PyTorch implementation of MergeDNA based on the paper:

What is implemented

  • Hierarchical architecture: Local Encoder -> Latent Encoder/Decoder -> Local Decoder
  • Dynamic token merging with source-matrix tracking (S, S')
  • Three pretraining losses (paper Eq. 8):
    • L_MTR(theta)
    • lambda * L_MTR(theta \ {phi})
    • L_AMTM(theta)
  • Optimization defaults:
    • AdamW (lr=1e-4, betas (0.9, 0.95), weight_decay=1e-8)
    • linear warmup + cosine annealing scheduler
    • challenge default (config.py and CLI): warmup_steps=100 (with steps=1000)
    • paper preset (--preset paper) auto-uses warmup_steps=10000 unless you explicitly pass --warmup-steps
  • W&B logging and periodic validation
  • Best-checkpoint saving by val_mtr

Project layout

src/mergedna/
  config.py
  blocks.py
  scoring.py
  merge_ops.py
  data.py
  model.py            # MergeDNA model assembly + forward paths
  losses.py
  train.py
  eval/
    __init__.py
    data.py           # task loading, synthetic data, dataloaders
    models.py         # LoRA adapters + sequence classifier
    train_eval.py     # train/eval loops + HP search helpers
  __init__.py
scripts/
  main.py              # training entrypoint
  eval_genomics.py     # downstream SFT+LoRA evaluator (thin CLI)
  eval_protein_fitness.py # frozen latent linear-probe evaluator
  run_train_sample.sh  # sample launcher

Setup

Option A: Conda (recommended)

conda create -n mergedna python=3.11 -y
conda activate mergedna
pip install -r requirements.txt
pip install -e .

Option B: venv

python3 -m venv .venv
source .venv/bin/activate
pip install -r requirements.txt
pip install -e .

If editable install is not needed:

PYTHONPATH=src python scripts/main.py --help

Using the sample launcher with conda (default env name is mergedna):

bash scripts/run_train_sample.sh

Override the env name:

CONDA_ENV=my_env bash scripts/run_train_sample.sh

Bypass conda activation:

SKIP_CONDA=1 bash scripts/run_train_sample.sh

Quick start

PYTHONPATH=src python scripts/main.py \
  --steps 20 \
  --batch-size 4 \
  --seq-len 256 \
  --device cpu

Disable scheduler (optional):

PYTHONPATH=src python scripts/main.py --lr-scheduler none

Paper-like scheduler example:

PYTHONPATH=src python scripts/main.py \
  --steps 100000 \
  --warmup-steps 10000 \
  --lr-scheduler cosine

Local merge modes

  • adjacent (default): merge adjacent pairs only (best biological contiguity)
  • bipartite: ToMe-style bipartite matching within each window
  • full_pairwise: score all pairs in each local window

Example:

PYTHONPATH=src python scripts/main.py \
  --local-merge-mode adjacent

Transformer block style

  • llama (default): RMSNorm + SwiGLU with pre-norm residual blocks
  • standard: LayerNorm + GELU feed-forward with post-norm residual blocks

Example:

PYTHONPATH=src python scripts/main.py \
  --block-style llama

Paper-like preset

PYTHONPATH=src python scripts/main.py \
  --preset paper \
  --seq-len 4096 \
  --batch-size 1 \
  --device cuda

Note: this preset is heavy and may require substantial GPU memory.

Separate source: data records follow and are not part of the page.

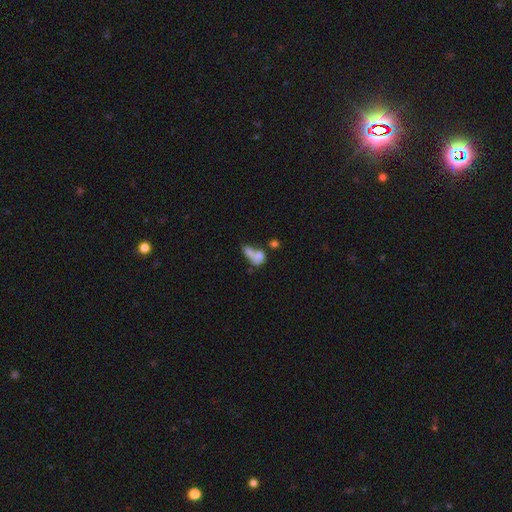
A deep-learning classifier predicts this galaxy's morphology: Overall: smooth (68%). How rounded: in between (68%). Merging: merger (59%).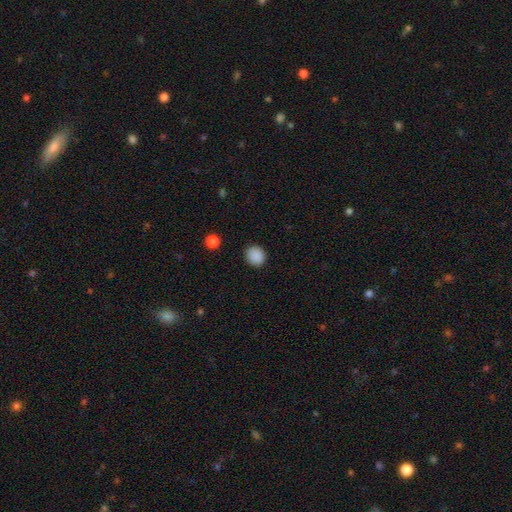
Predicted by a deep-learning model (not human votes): This appears to be a smooth galaxy with no disk features (88%) that is round (76%). Merging: none (90%).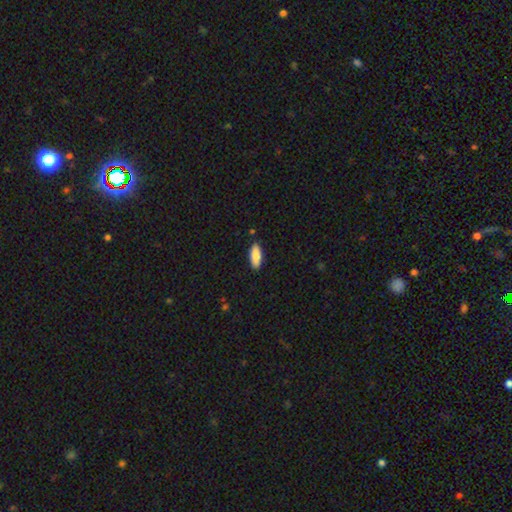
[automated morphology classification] type=smooth (88%); roundness=in between (77%); merging=none (87%).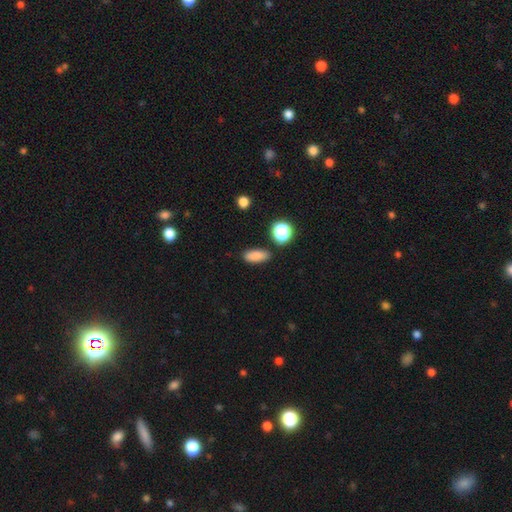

It also applies warmup_steps=10000 by default; pass --warmup-steps to override.

Optional FASTA training

PYTHONPATH=src python scripts/main.py \
  --train-fasta /path/to/train.fasta \
  --val-fasta /path/to/val.fasta \
  --steps 2000 \
  --seq-len 4096 \
  --device cuda

Supports plain FASTA and .gz FASTA files.

W&B logging

PYTHONPATH=src python scripts/main.py \
  --steps 200 \
  --device cuda \
  --wandb \
  --wandb-project mergedna \
  --wandb-run-name mergedna-challenge

Modes:

  • --wandb-mode online
  • --wandb-mode offline
  • --wandb-mode disabled

Downstream evaluation

Run Genomics Benchmark-style evaluation (frozen encoder + LoRA + MLP head):

PYTHONPATH=src python scripts/eval_genomics.py \
  --checkpoint checkpoints/mergedna_best_val_mtr.pt \
  --task-group enhancer \
  --data-root /path/to/genomic-benchmark

Synthetic smoke-test mode (no CSV files needed):

PYTHONPATH=src python scripts/eval_genomics.py \
  --checkpoint /path/to/current-compatible-checkpoint.pt \
  --task-group species \
  --synthetic \
  --synthetic-train-size 8 \
  --synthetic-val-size 4 \
  --synthetic-test-size 4 \
  --epochs 1 \
  --lr-grid 1e-4 \
  --wd-grid 0.0 \
  --batch-size 4 \
  --device cpu

Core split modules and import paths:

  • from mergedna.eval.data import GENOMICS_TASK_GROUPS, load_task_raw, load_task_synthetic, make_loaders, infer_num_classes_from_labels
  • from mergedna.eval.models import LoRALinear, SequenceClassifier, attach_lora_adapters, build_frozen_lora_backbone
  • from mergedna.eval.train_eval import set_seed, parse_float_grid, evaluate_loader, train_one_setting, select_best_setting

Protein fitness (linear probe, 3-run average)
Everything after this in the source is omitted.